Yoyok Agusta · Jumat, 11 Juni 2021 - 17:34:00 WIB
Bejat, Guru Ngaji di Sidoarjo Cabuli 25 Santri Yatim Piatu
Ilustrasi pencabulan anak (Okezone/stutterstock)

SIDOARJO, iNews.id - Oknum ustaz berinisial A asal Bandung ditangkap petugas Satreskrim Polresta Sidoarjo karena diduga telah mencabuli 25 santrinya yang masih di bawah umur. Ironisnya, puluhan santri tersebut merupakan anak yatim piatu.

Kapolresta Sidoarjo, Kombes Pol Sumardji mengatakan, perbuatan bejat oknum guru ngaji itu terungkap setelah adanya donatur di yayasan pondok pesantren di kawasan Sidokare Asri curiga dengan aktivitas pondok di luar jam mengaji.

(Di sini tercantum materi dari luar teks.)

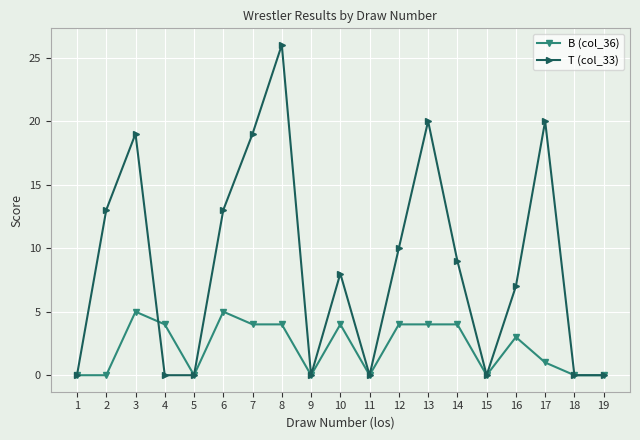

Which category has the highest value across all series?

8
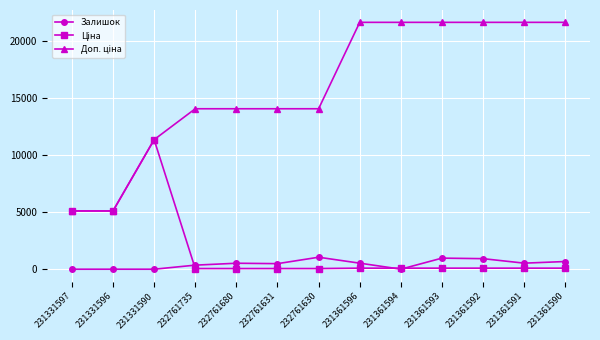

What is the maximum value shown in the chart?

21678.8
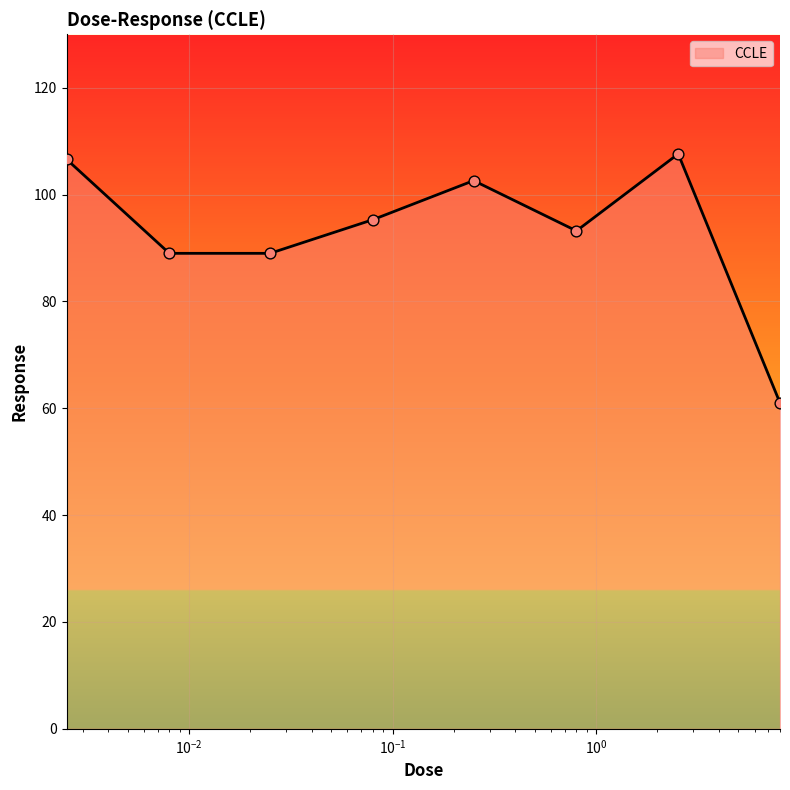

How many interior local peaks (higher than both neighbors) does the data have?

2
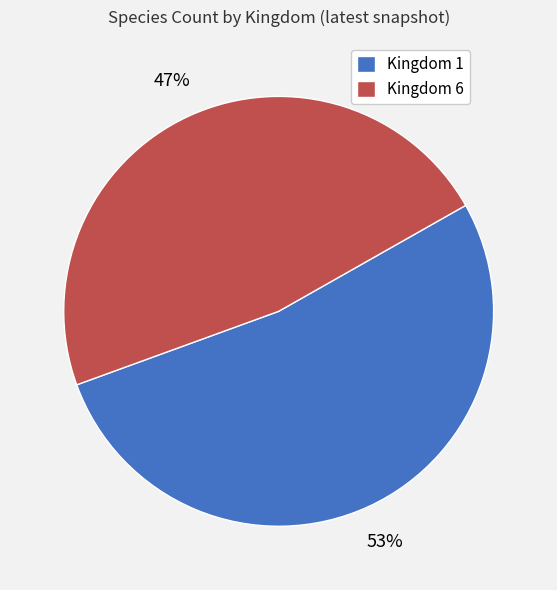

What is the smallest slice in the pie chart?

Kingdom 6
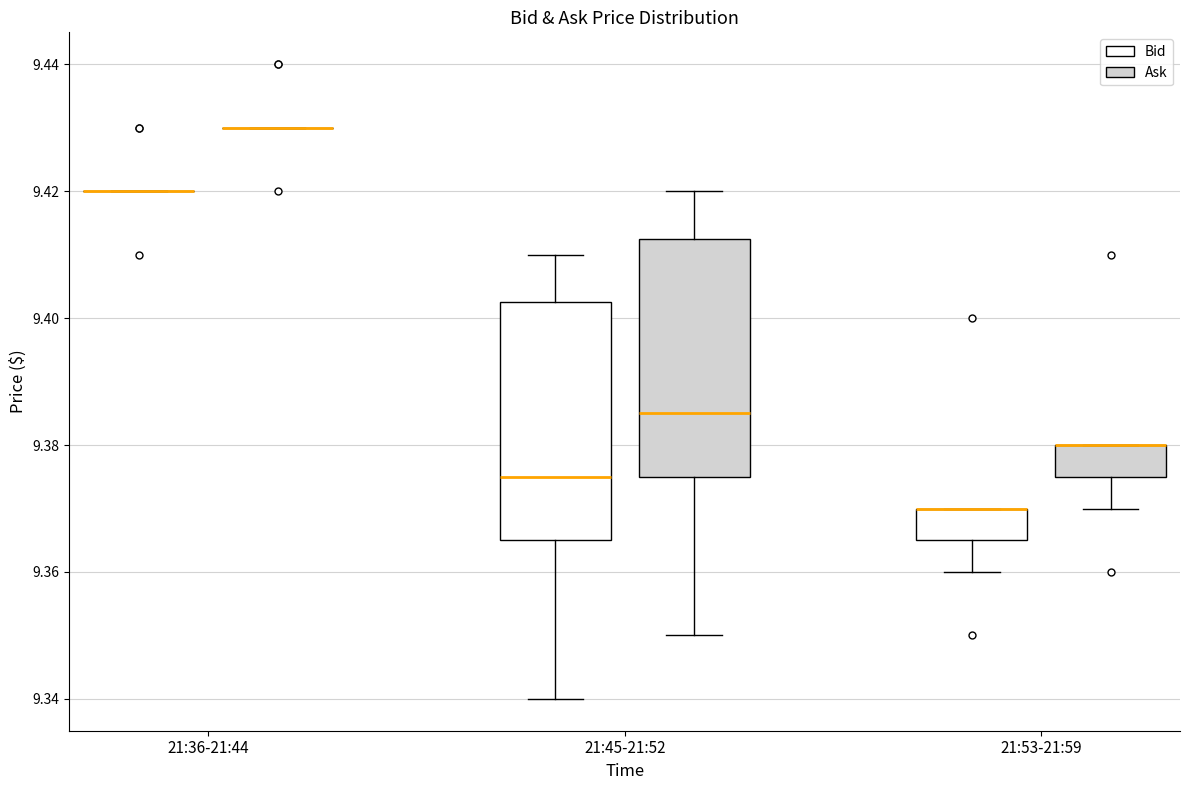

Reading left to right, transcribe this box plot: for each box, give where its median line is, the range the box spans, and where its two whiskers end, as read against the y-axis. The values are not printed on the chart, so give them approximately, as read against the axis.

21:36-21:44 (Bid): box collapsed to a line at 9.420, whiskers 9.420 to 9.420
21:36-21:44 (Ask): box collapsed to a line at 9.430, whiskers 9.430 to 9.430
21:45-21:52 (Bid): median 9.376, box 9.366 to 9.402, whiskers 9.340 to 9.410
21:45-21:52 (Ask): median 9.386, box 9.376 to 9.412, whiskers 9.350 to 9.420
21:53-21:59 (Bid): median 9.370 (drawn on the box's upper edge), box 9.366 to 9.370, whiskers 9.360 to 9.370
21:53-21:59 (Ask): median 9.380 (drawn on the box's upper edge), box 9.376 to 9.380, whiskers 9.370 to 9.380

“Salah satu donatur ini kemudian melaporkan kecurigaanya itu ke polisi. Setelah melakukan penyelidikan, petugas menemukan adanya dugaan kasus pencabulan yang dilakukan oknum guru ngaji itu,” kata Kombes Pol Sumardji, Jumat (11/6/2021).

Dari keterangan para korban, kata Kapolresta, perbuatan bejat itu sudah dilakukan pelaku sejak 2016 lalu. Aksi bejat itu dilakukan di dalam rumah yang dijadikan tempat mengajar.

“Saat melakukan aksi bejatnya, pelaku mengancam korban jika menceritakan perbuatannya akan dikeluarkan dari pondok,” ujarnya.

Dari hasil visum, kata dia, dari 25 korban pencabulan, 10 anak di antaranya mengalami kerusakan di bagian dubur akibat kelakuan bejat pelaku.

Akibat perbuatan pelaku, para korban mengalmi trauma. Mereka kini sudah ditangani Dinas Sosial guna menghilangkan trauma.

Saat ini, oknum guru ngaji tersebut sudah ditahan di Mapolresta Sidoarjo setelah ditetapkan tersangka. 

“Tersangka sudah ditahan sambil menunggu proses hukum lebih lanjut. Kita jerat tersangka dengan Pasal 82 Undang-Undang Nomor 32 Tahun 2014 dengan ancaman hukuman 15 tahun penjara,” kata Kapolresta.